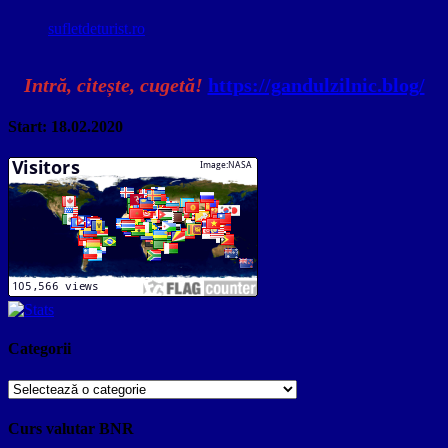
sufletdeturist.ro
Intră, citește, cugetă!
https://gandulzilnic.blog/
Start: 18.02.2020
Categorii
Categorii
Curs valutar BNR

──────────

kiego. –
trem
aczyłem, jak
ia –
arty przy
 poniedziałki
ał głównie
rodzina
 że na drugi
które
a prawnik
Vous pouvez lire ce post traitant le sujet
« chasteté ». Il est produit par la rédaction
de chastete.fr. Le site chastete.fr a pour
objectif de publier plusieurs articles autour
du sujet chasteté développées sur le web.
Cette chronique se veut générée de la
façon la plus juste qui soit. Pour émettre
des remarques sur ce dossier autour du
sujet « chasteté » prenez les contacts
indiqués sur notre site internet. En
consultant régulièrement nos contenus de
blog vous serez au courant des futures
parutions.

──────────

▶ _WORK INSTRUCTIONS_:
Check each line of the entries above for the string "blog", and return those that contain it.

▶ _WORKED SOLUTION_:
https://gandulzilnic.blog/
blog vous serez au courant des futures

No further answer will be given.